**Work instructions**
Revise the rows from the line containing "At which label does Median reach its peak?" through the end of the rows, replacing "chart" with "graph" and leaving everything else unchanged. Leave the pictures out of your answer.

Data extracted from a collection:
_ _ _ _ _ _ _

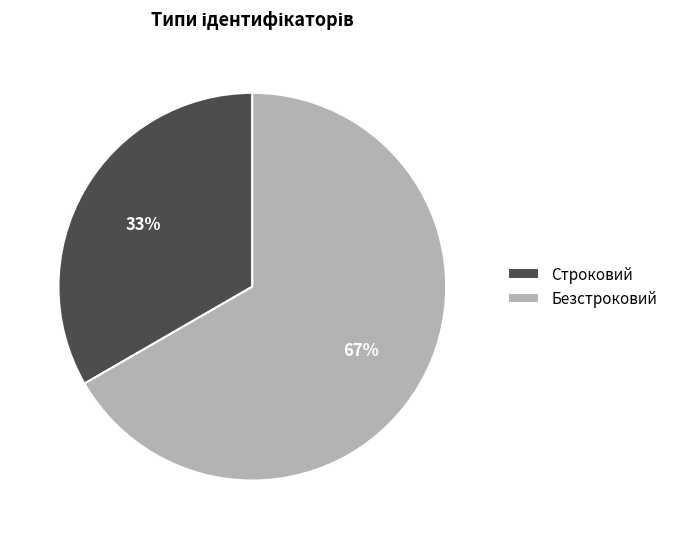

Combined, do Строковий and Безстроковий account for over 50%?

Yes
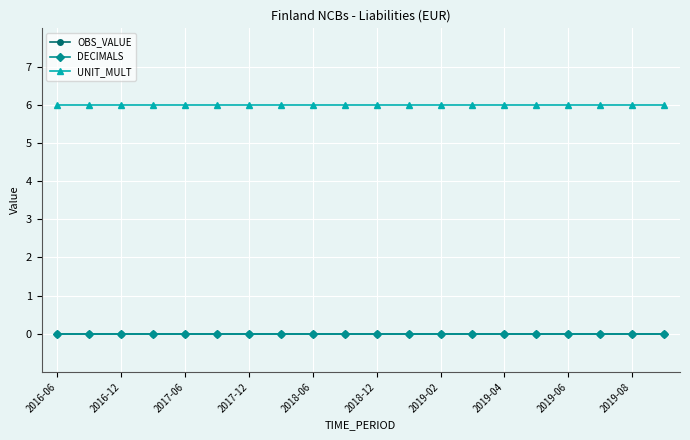

At how many categories does at least one series exceed 3?

20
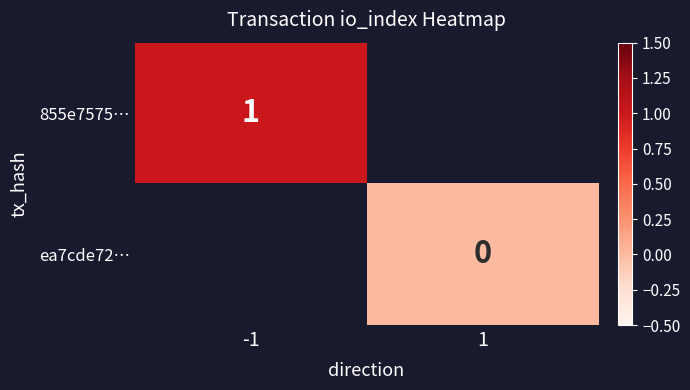

Is the value of ea7cde72… at 1 greater than the value of 855e7575… at -1?

No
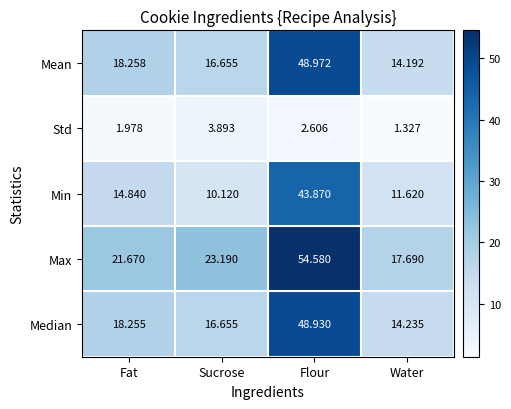

At which label does Median reach its peak?

Flour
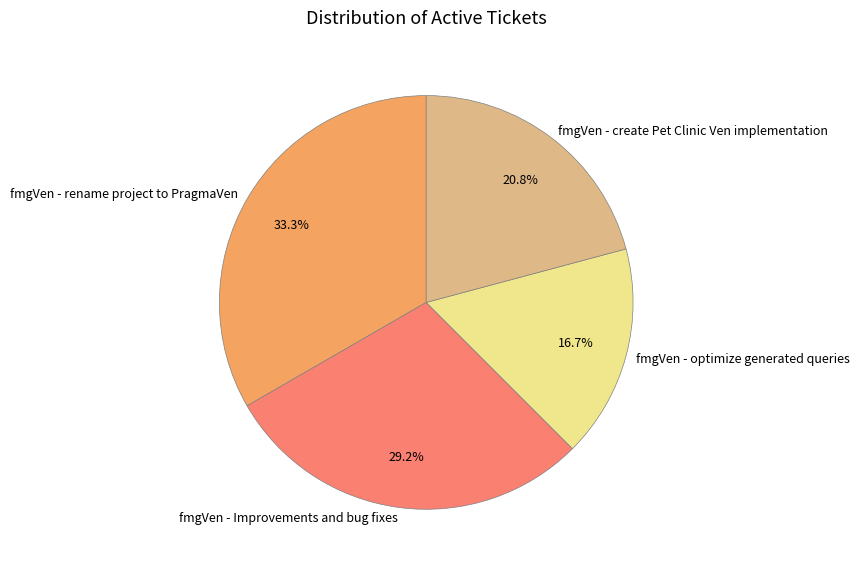

How much of the chart is everything except fmgVen - create Pet Clinic Ven implementation?

79.2%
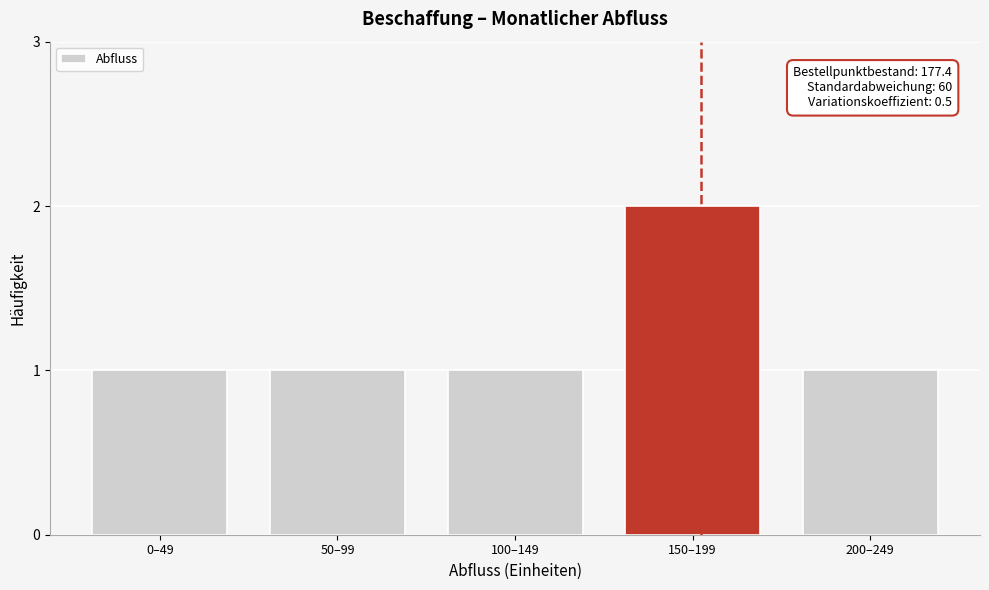

Reading right to left, extract all data points from this chart.

1	2	1	1	1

_ _ _ _ _ _ _

**Written reply**
At which label does Median reach its peak?

Flour

How much of the graph is everything except fmgVen - create Pet Clinic Ven implementation?

79.2%

Reading right to left, extract all data points from this graph.

1	2	1	1	1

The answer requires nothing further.